◆ WRITTEN REQUEST
Reproduce every line of the data below word for word, leaving the pictures out of your answer.

◆ EXERCISE MATERIAL
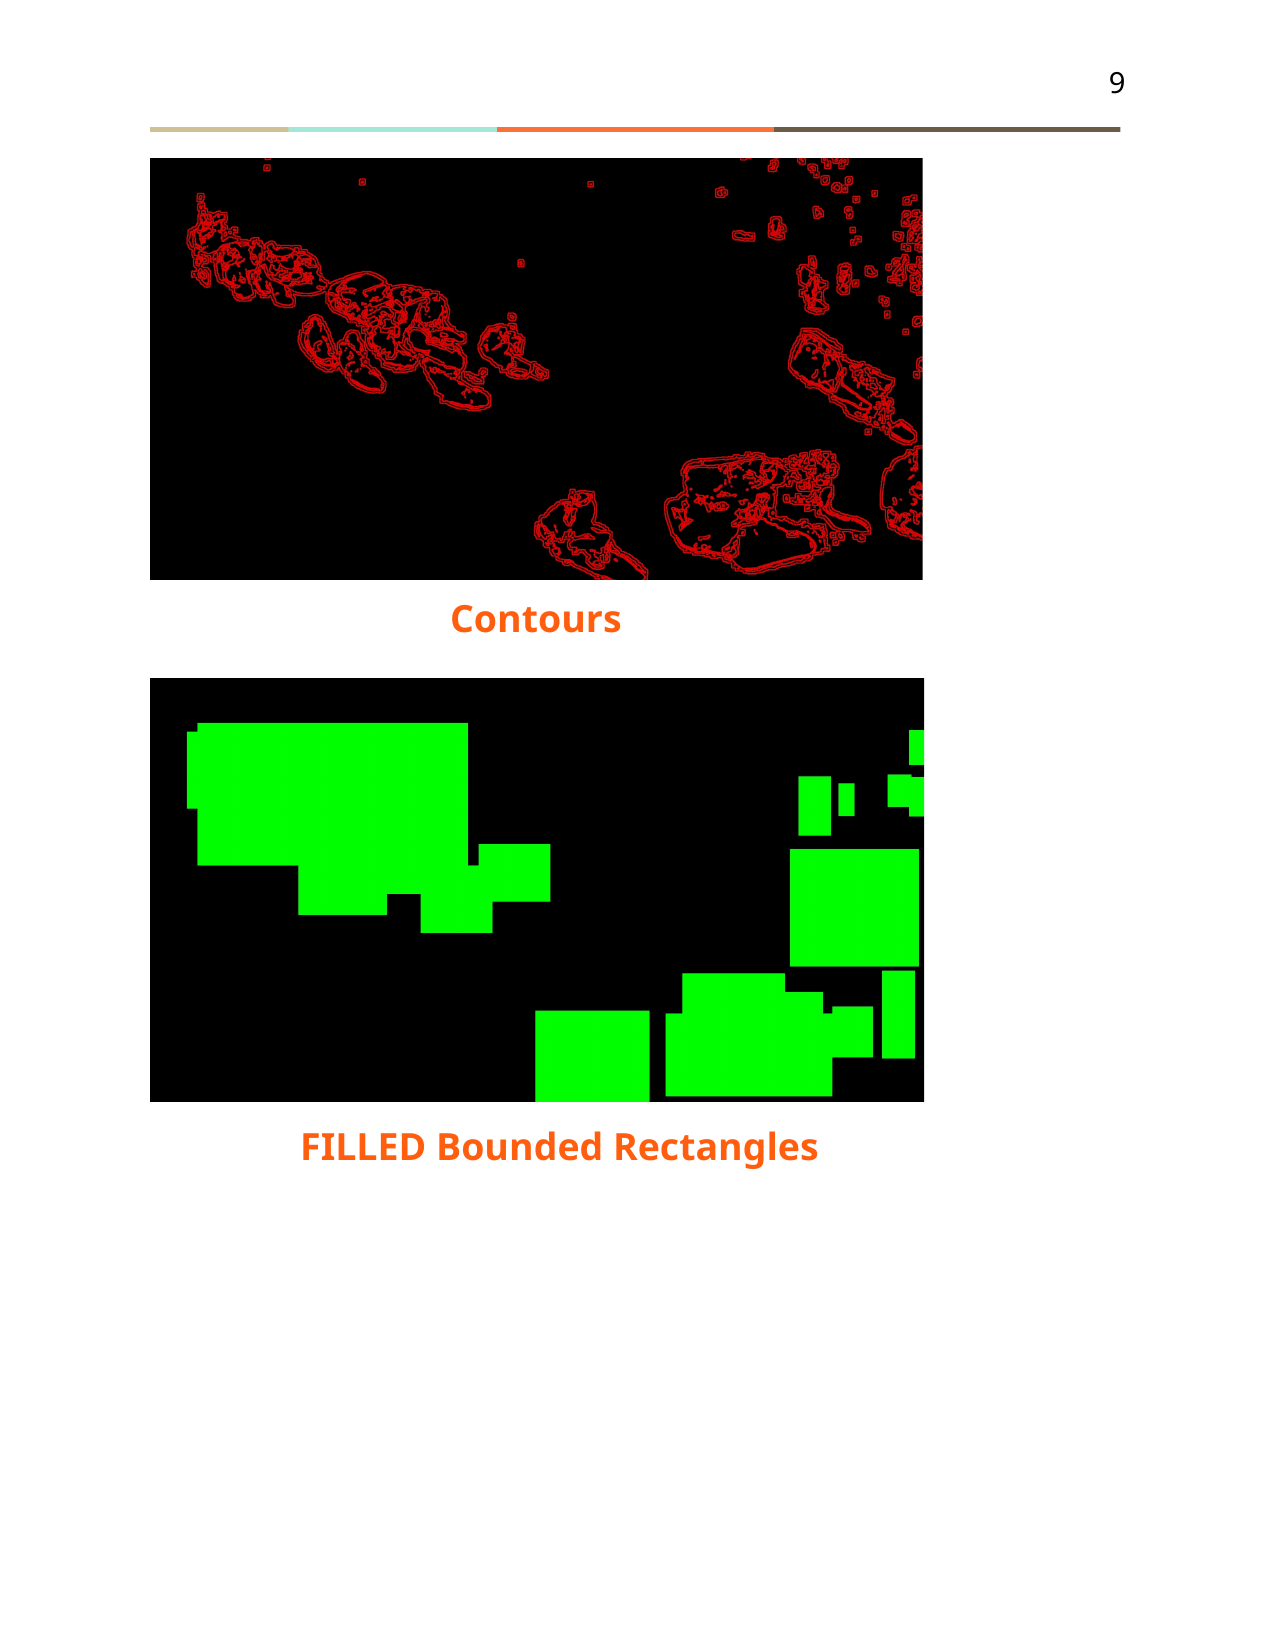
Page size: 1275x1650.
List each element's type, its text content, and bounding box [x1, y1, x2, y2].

picture [150, 678, 925, 1102]
picture [150, 127, 1121, 132]
text Contours [150, 592, 1125, 643]
text FILLED Bounded Rectangles [225, 1120, 1125, 1171]
picture [150, 158, 923, 580]
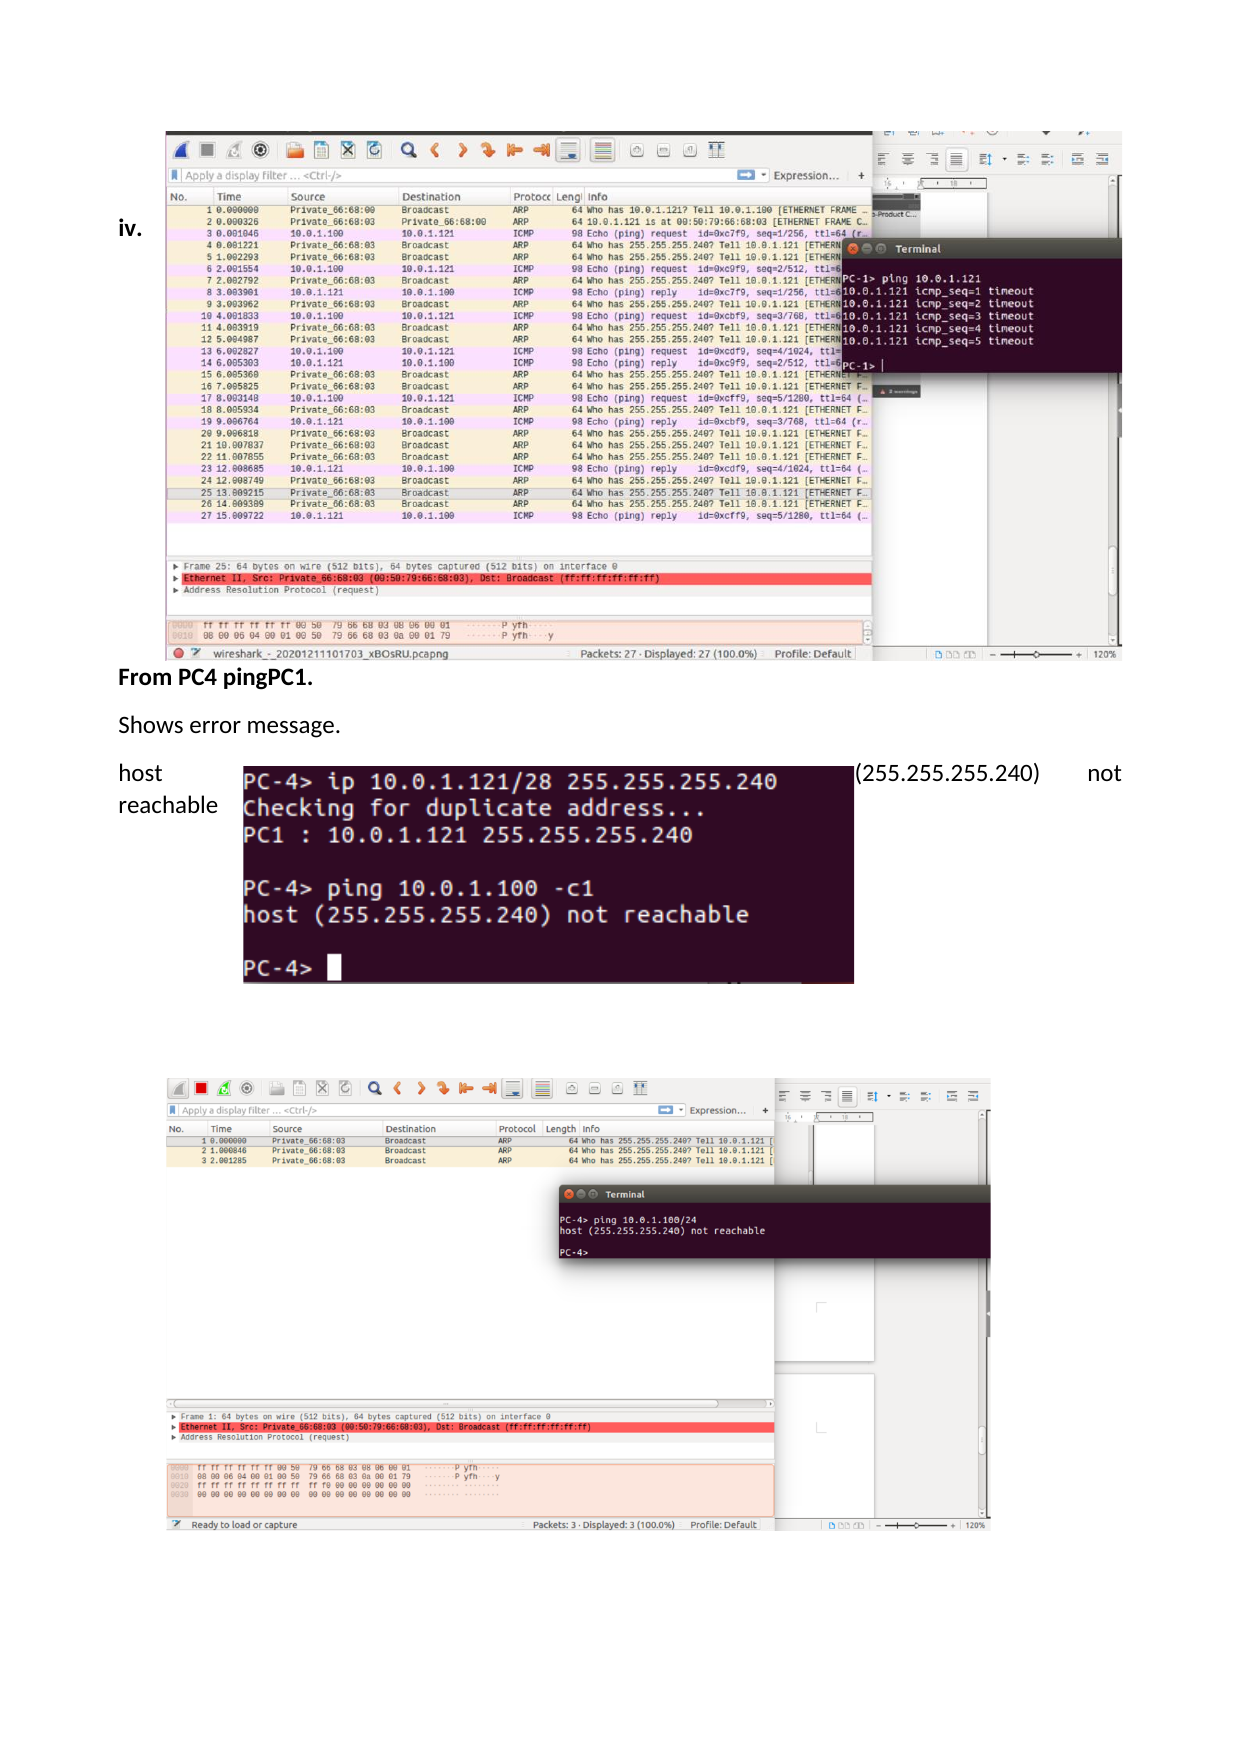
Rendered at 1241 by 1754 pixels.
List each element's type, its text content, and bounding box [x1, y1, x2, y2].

text iv. From PC4 pingPC1. [118, 212, 1122, 691]
picture [165, 131, 1123, 661]
text host (255.255.255.240) not reachable [118, 757, 1122, 819]
picture [166, 1078, 991, 1531]
text Shows error message. [118, 709, 1122, 739]
picture [243, 766, 855, 984]
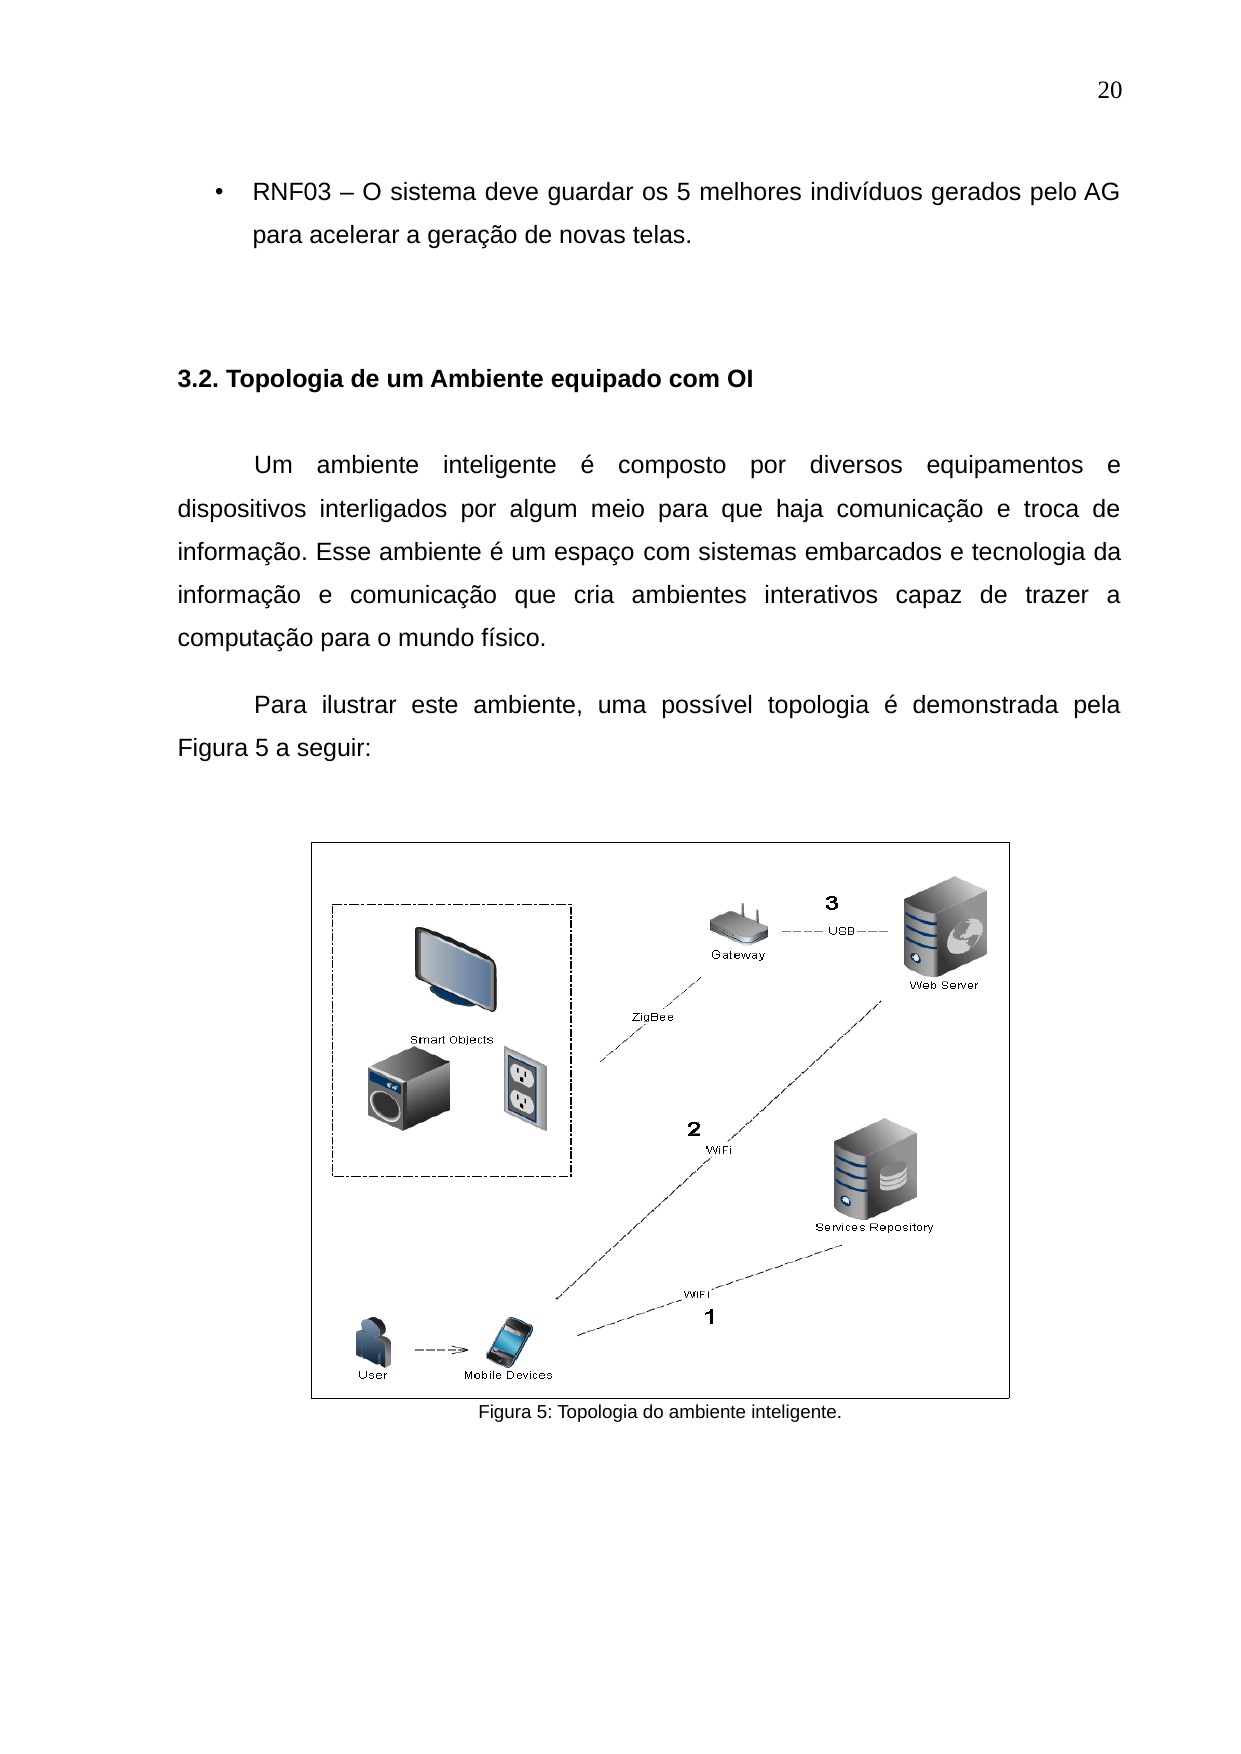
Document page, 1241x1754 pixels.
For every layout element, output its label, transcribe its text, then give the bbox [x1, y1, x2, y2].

text Um ambiente inteligente é composto por diversos equipamentos e dispositivos interligados por algum meio para que haja comunicação e troca de informação. Esse ambiente é um espaço com sistemas embarcados e tecnologia da informação e comunicação que cria ambientes interativos capaz de trazer a computação para o mundo físico. [177, 450, 1122, 652]
text Figura 5: Topologia do ambiente inteligente. [266, 1401, 1054, 1422]
picture [312, 843, 1009, 1398]
list Topologia de um Ambiente equipado com OI [177, 364, 1122, 393]
list RNF03 – O sistema deve guardar os 5 melhores indivíduos gerados pelo AG para acelerar a geração de novas telas. [215, 177, 1122, 249]
text Para ilustrar este ambiente, uma possível topologia é demonstrada pela Figura 5 a seguir: [177, 690, 1122, 762]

◆ COMPLETED EXERCISE
Page size: 1275x1650.
List each element's type, its text content, and bounding box [x1, y1, x2, y2].

picture [150, 678, 925, 1102]
picture [150, 127, 1121, 132]
text Contours [150, 592, 1125, 643]
text FILLED Bounded Rectangles [225, 1120, 1125, 1171]
picture [150, 158, 923, 580]
Rendered at 1241 by 1754 pixels.
List each element's type, its text content, and bounding box [x1, y1, x2, y2].

text iv. From PC4 pingPC1. [118, 212, 1122, 691]
picture [165, 131, 1123, 661]
text host (255.255.255.240) not reachable [118, 757, 1122, 819]
picture [166, 1078, 991, 1531]
text Shows error message. [118, 709, 1122, 739]
picture [243, 766, 855, 984]
Document page, 1241x1754 pixels.
For every layout element, output its label, transcribe its text, then give the bbox [x1, y1, x2, y2].

text Um ambiente inteligente é composto por diversos equipamentos e dispositivos interligados por algum meio para que haja comunicação e troca de informação. Esse ambiente é um espaço com sistemas embarcados e tecnologia da informação e comunicação que cria ambientes interativos capaz de trazer a computação para o mundo físico. [177, 450, 1122, 652]
text Figura 5: Topologia do ambiente inteligente. [266, 1401, 1054, 1422]
picture [312, 843, 1009, 1398]
list Topologia de um Ambiente equipado com OI [177, 364, 1122, 393]
list RNF03 – O sistema deve guardar os 5 melhores indivíduos gerados pelo AG para acelerar a geração de novas telas. [215, 177, 1122, 249]
text Para ilustrar este ambiente, uma possível topologia é demonstrada pela Figura 5 a seguir: [177, 690, 1122, 762]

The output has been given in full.